『グラビテーション』とは? 90年代BLの金字塔が今も愛される理由
村上真紀による『グラビテーション』は、90年代から00年代にかけて絶大な人気を誇り、TVアニメ化やOVA化などメディアミックスも成功を収めたボーイズラブ作品です。第一部は全12巻(スペシャル版は全6巻)で完結しており、その突き抜けたハイテンションなギャグと、心を抉るシリアスな純愛のエネルギーは、令和の今読んでも色褪せません。BL史を語る上で欠かせないタイトルとして、多くの読者に読み継がれています。

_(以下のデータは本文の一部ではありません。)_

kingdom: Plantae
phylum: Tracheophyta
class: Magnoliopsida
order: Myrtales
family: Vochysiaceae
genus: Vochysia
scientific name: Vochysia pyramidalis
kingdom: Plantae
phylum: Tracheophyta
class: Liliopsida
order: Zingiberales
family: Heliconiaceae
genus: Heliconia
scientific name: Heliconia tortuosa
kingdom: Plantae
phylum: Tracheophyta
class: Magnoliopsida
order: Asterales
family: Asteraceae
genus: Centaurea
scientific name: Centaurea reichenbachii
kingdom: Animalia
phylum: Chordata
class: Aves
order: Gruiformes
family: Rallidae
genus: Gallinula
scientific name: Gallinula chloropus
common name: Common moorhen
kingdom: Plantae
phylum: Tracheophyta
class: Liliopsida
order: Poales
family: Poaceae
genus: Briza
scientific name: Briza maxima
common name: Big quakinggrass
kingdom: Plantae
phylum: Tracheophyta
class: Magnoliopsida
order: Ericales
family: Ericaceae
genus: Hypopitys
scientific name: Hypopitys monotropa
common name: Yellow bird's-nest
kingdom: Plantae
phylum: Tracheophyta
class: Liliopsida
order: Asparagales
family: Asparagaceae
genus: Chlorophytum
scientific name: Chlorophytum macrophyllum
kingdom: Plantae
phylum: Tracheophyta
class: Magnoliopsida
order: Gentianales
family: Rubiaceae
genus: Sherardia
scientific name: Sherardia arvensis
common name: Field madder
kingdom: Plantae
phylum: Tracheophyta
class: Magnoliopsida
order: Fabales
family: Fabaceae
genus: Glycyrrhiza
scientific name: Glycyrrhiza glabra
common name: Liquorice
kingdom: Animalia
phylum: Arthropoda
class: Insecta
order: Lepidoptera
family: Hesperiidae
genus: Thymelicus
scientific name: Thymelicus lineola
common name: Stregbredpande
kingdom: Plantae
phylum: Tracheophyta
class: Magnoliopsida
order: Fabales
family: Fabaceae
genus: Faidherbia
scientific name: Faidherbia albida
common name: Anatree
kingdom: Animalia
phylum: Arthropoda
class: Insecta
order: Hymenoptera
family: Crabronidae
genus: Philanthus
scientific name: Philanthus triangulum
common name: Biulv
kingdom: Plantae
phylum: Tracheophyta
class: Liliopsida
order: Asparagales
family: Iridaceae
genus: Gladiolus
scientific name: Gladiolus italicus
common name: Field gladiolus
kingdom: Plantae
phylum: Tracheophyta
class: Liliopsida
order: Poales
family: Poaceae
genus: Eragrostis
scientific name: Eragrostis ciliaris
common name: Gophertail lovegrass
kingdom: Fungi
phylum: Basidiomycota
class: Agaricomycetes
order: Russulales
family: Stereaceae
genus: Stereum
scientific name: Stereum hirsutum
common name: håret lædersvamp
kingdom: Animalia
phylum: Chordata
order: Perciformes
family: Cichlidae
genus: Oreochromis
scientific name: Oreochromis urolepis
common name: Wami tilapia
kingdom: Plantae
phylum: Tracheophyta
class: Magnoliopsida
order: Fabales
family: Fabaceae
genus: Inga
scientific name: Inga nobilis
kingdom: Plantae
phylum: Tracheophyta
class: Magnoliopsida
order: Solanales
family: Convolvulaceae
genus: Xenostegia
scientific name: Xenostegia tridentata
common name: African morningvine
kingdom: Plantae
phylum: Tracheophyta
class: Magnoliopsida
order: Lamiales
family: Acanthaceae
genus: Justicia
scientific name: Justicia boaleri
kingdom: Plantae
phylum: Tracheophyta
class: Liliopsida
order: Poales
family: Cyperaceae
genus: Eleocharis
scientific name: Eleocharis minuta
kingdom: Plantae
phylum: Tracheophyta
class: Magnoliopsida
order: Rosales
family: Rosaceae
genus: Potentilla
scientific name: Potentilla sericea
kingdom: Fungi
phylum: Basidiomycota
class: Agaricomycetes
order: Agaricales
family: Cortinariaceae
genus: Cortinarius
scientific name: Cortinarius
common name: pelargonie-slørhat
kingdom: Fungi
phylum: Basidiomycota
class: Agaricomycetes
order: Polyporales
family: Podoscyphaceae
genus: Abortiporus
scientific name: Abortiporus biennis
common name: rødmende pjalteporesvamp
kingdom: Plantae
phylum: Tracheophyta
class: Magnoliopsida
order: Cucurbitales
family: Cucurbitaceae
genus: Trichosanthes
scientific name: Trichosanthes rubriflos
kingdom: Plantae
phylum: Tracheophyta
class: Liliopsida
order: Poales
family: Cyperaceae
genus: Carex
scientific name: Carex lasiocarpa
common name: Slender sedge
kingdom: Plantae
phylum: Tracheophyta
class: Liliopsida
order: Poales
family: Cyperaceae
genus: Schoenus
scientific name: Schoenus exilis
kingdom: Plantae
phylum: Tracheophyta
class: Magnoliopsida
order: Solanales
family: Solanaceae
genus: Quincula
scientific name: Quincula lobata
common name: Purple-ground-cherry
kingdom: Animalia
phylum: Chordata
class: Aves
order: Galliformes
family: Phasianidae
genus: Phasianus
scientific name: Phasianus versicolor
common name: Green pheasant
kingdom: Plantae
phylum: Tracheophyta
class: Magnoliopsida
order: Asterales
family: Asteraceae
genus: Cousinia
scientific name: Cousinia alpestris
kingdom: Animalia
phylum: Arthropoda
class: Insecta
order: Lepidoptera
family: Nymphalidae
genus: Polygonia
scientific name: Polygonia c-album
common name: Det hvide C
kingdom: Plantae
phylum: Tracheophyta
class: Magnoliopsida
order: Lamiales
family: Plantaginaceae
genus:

『グラビテーション』のあらすじ / 歌詞を「ゴミ」と酷評される最悪の出会い
物語の主人公は、人気バンド「BAD LUCK」のボーカルとしてデビューを目指す新堂愁一。ある夜、公園で書きかけのラブソングの歌詞を風に飛ばしてしまった愁一は、通りがかった見知らぬ男にその紙を拾われます。しかし、男は歌詞を一読するなり「ゴミだ」と冷酷に切り捨て去っていきました。
その男の正体は、超美形だが冷徹な大人気恋愛小説家・由貴瑛里。最悪の出会い方をした二人でしたが、愁一は怒りとともに強烈に惹きつけられ、由貴のマンションへと押しかけます。住む世界の違う二人が、華やかな芸能界を舞台に繰り広げる、激しくも切ないラブストーリーの幕開けです。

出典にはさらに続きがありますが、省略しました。